── Records for this exercise

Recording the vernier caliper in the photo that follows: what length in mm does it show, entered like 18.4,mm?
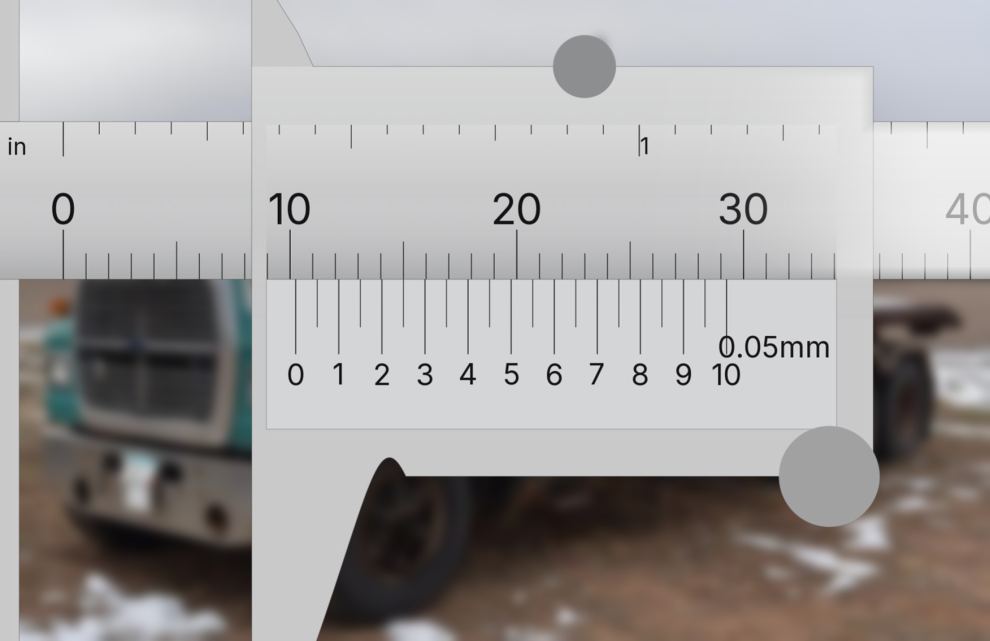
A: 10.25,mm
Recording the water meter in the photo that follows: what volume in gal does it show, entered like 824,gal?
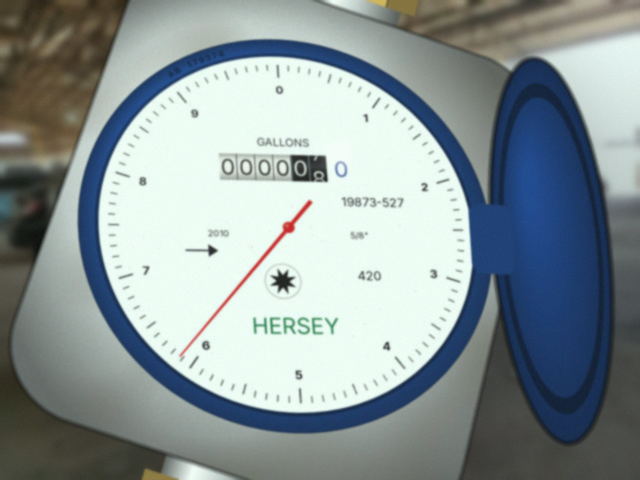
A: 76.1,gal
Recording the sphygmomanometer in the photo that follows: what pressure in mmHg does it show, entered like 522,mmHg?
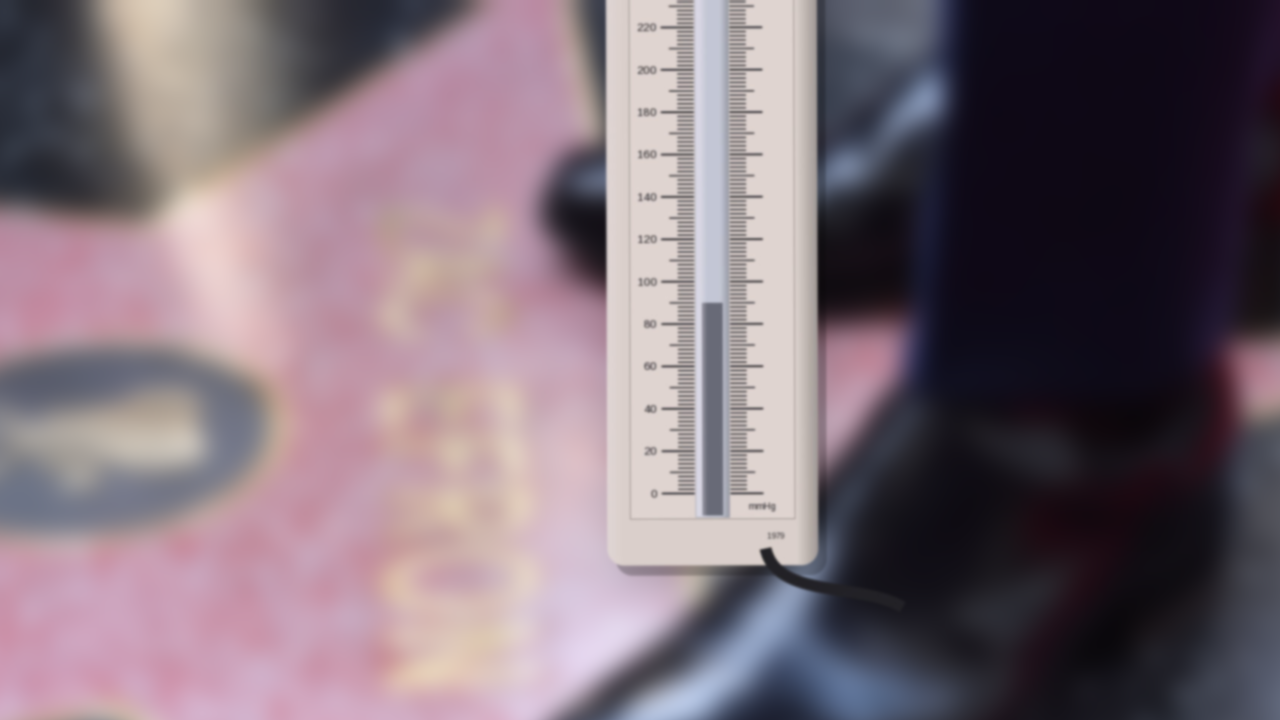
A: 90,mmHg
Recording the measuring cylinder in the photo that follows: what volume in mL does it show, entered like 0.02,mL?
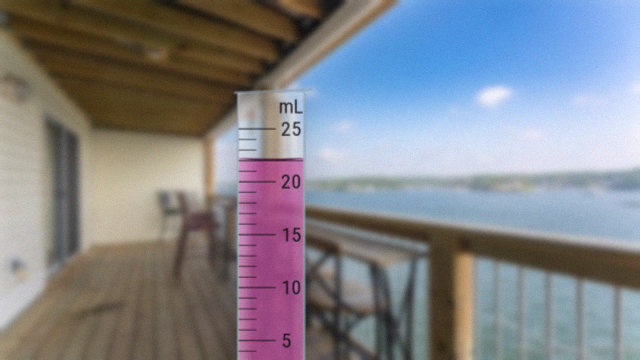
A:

────

Problem to work on: Copy all of the data above word for word, leaving out the pictures.

Answer box:
Recording the vernier caliper in the photo that follows: what length in mm does it show, entered like 18.4,mm?
A: 10.25,mm
Recording the water meter in the photo that follows: what volume in gal does it show, entered like 824,gal?
A: 76.1,gal
Recording the sphygmomanometer in the photo that follows: what pressure in mmHg does it show, entered like 522,mmHg?
A: 90,mmHg
Recording the measuring cylinder in the photo that follows: what volume in mL does it show, entered like 0.02,mL?
A:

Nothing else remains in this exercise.